Lillard became the all-time leading scorer in Blazers history, surpassing Hall of Famer Clyde Drexler in a December 19 game at Oklahoma City. He is the only player in franchise history with seven All-NBA honors and one of three players with the Trail Blazers (2017–18) to be named to the All-NBA first team. He is a seven-time All-Star, the 2012–13 KIA Rookie of the Year, and a member of the NBA’s 75th Anniversary Team.
He also won the Olympic gold medal at the Tokyo Games with Miami’s Bam Adebayo and spoke about how much he enjoyed playing with the Heat centre.
In addition to being the Blazers’ top scorer, Lillard is also No. 1 in 3-pointers made and attempted by a wide margin, as well as Portland’s all-time leader in free throws and free throw percentage. He ranks in the top five on the team in games played (769), assists (5,151) and field goals (6,281) and attempts (14,299).
Lillard, by any measure, is a dynamic player. He has averaged at least 24 points per game in each of the past eight seasons, and his career average of 25.2 ppg is fourth among active players (with at least 375 games) behind Kevin Durant, Joel Embiid and LeBron James. is in place. If that list were to be expanded to all players with no minimum games, Luka Doncic, Zion Williamson, and Trey Young would also be ahead of Lillard.
The only glaring omission in Lillard’s resume is a championship. And now he’ll take any action to change that.
“I would say that I want to be remembered for what I was, not as a player, but for the principles that I stood by, no matter how successful I was, how big a failure, how much criticism, What people think I should have done, what people think about me… No matter what happens, I want to be remembered for who I was,” Lillard said earlier this year. “I stood my ground. I stood my ground, and I want to be remembered for that,” he said in an interview with former teammate Evan Turner for the “Point Forward” podcast.
It would need some team — whether it be Miami, Brooklyn or someone else — to persuade Portland to trade with Lillard — possibly a large group of both players and draft picks. He will earn around $46 million this upcoming season and could earn up to $216 million over the next four years if he exercises his option for the 2026-27 season.

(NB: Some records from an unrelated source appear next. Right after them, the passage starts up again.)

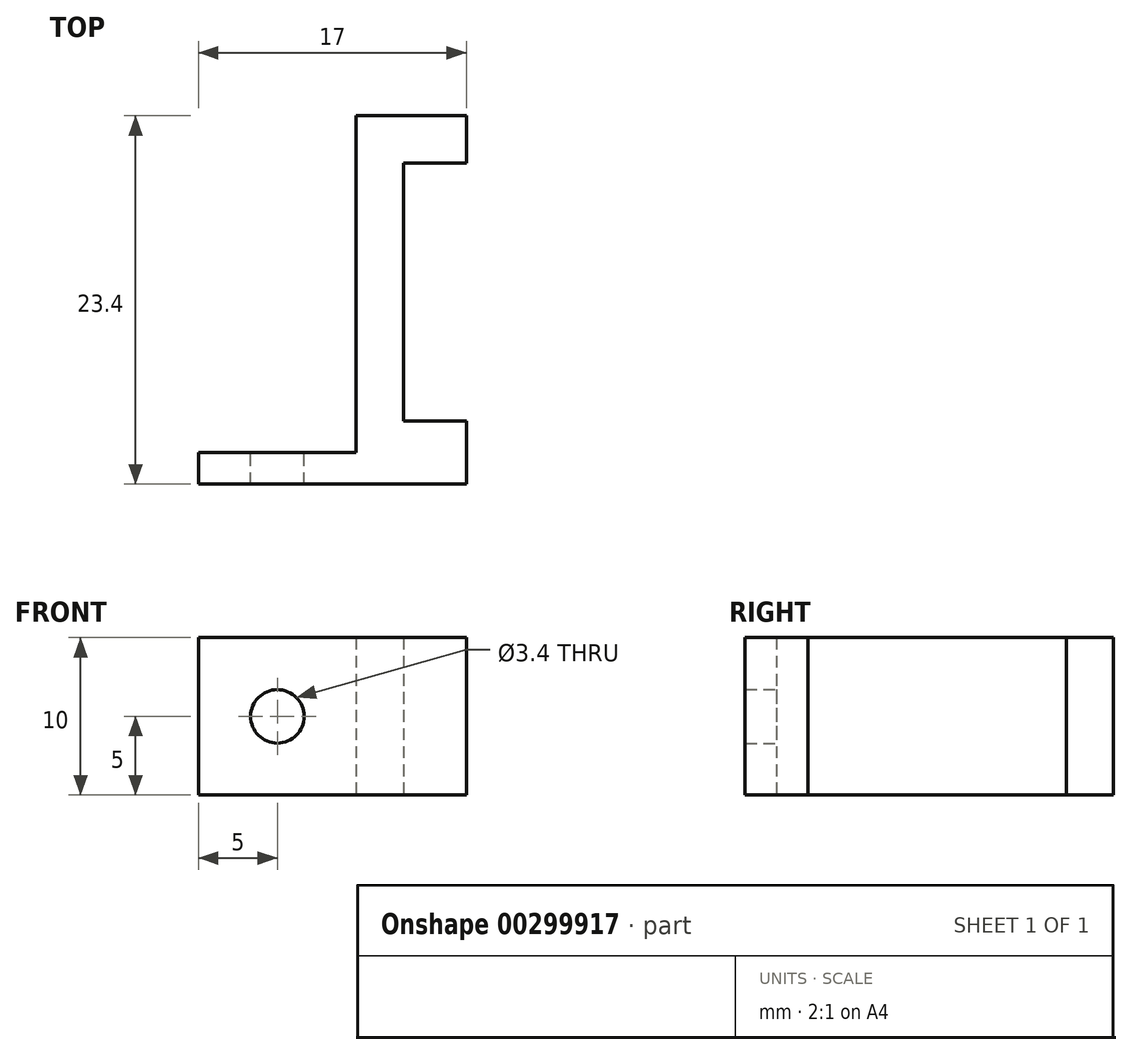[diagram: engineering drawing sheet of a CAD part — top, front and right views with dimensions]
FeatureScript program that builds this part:
annotation { "Feature Type Name" : "Feature", "Feature Type Description" : "" }
export const myFeature = defineFeature(function(context is Context, id is Id, definition is map)
    precondition{}
    {
        {
            var Q0;
            Q0=qCreatedBy(makeId("Top.planeOp"),FACE);
            var sketch = newSketch(context, id + "F0", { "sketchPlane" : qUnion([Q0])});
            skLineSegment(sketch, "E0", {"start": v(0, 0) * mm, "end": v(0, 2) * mm});
            skLineSegment(sketch, "E1", {"start": v(0, 2) * mm, "end": v(10, 2) * mm});
            skLineSegment(sketch, "E2", {"start": v(10, 2) * mm, "end": v(10, 23.4) * mm});
            skLineSegment(sketch, "E3", {"start": v(10, 23.4) * mm, "end": v(17, 23.4) * mm});
            skLineSegment(sketch, "E4", {"start": v(17, 23.4) * mm, "end": v(17, 20.4) * mm});
            skLineSegment(sketch, "E5", {"start": v(17, 20.4) * mm, "end": v(13, 20.4) * mm});
            skLineSegment(sketch, "E6", {"start": v(13, 20.4) * mm, "end": v(13, 4) * mm});
            skLineSegment(sketch, "E7", {"start": v(13, 4) * mm, "end": v(17, 4) * mm});
            skLineSegment(sketch, "E8", {"start": v(17, 4) * mm, "end": v(17, 0) * mm});
            skLineSegment(sketch, "E9", {"start": v(17, 0) * mm, "end": v(0, 0) * mm});
            skLineSegment(sketch, "E10", {"start": v(17, 4) * mm, "end": v(17, 20.4) * mm, "construction": true});
            skSolve(sketch);
        }
        {
            var Q0;
            Q0 = qSketchRegion(id + "F0", true);
            extrude(context, id + "F1", {"entities" : qUnion([Q0]), "depth" : 10 * mm});
        }
        {
            var Q0;
            Q0=makeQuery(id+"F1.opExtrude","SWEPT_FACE",FACE,{"disambiguationData":[OSD([sQuery(id+"F0.wireOp",EDGE,"E1")])]});
            var sketch = newSketch(context, id + "F2", { "sketchPlane" : qUnion([Q0])});
            skCircle(sketch, "E11", {"center": v(-5, 5) * mm, "radius": 1.7 * mm});
            skPoint(sketch, "E11.centerSnap0", {"position": v(0, 5) * mm});
            skPoint(sketch, "E11.centerSnap1", {"position": v(-5, 10) * mm});
            skSolve(sketch);
        }
        {
            var Q0;
            Q0=makeQuery(id+"F2.imprint","IMPRINT",FACE,{"disambiguationData":[TD([[makeQuery(id+"F2.imprint","IMPRINT",EDGE,{"derivedFrom":sQuery(id+"F2.wireOp",EDGE,"E11")}),1.0]])]});
            extrude(context, id + "F3", {"entities" : qUnion([Q0]), "operationType" : NewBodyOperationType.REMOVE, "oppositeDirection" : true, "depth" : 25 * mm});
        }
    });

While Lillard was beloved in Portland, there was speculation about his future with the team when the Blazers took point guard Scooter Henderson with the No. 3 overall pick in the 2023 NBA Draft instead of a pick package for a proven star.
In an interview with Blazers.com’s Casey Holdahl the day after the 2023 draft, Cronin was asked if the franchise was in danger of losing Lillard and said the following:
“No, I’m not. I think Dem wants to win badly enough and he’s probably being more vocal about it than ever but I don’t see it as a negative. I look at it because he’s passionate about it, it matters deeply to him and it matters deeply to us. I bet you haven’t seen our major issueers or you still see Dame in our gym every day or still see (coach) Chauncey (Billaups) and me constantly, cause he wants to Let us work He’s bought in, he wants it to work here and he’s challenging us to deliver, which I think is more than fair and he’s earned it.
The Blazers signed Henderson to a rookie contract on Saturday. The 6-foot-2 teenager who has been compared to Russell Westbrook spent the past two seasons with the NBA G League Ignite.
Last season with the Ignite, Henderson averaged 17.6 ppg and a team-high 6.5 apg. He played in Marietta, Ga., becoming the youngest player ever in the G League. K graduated early from high school.
This report used information from The Associated Press.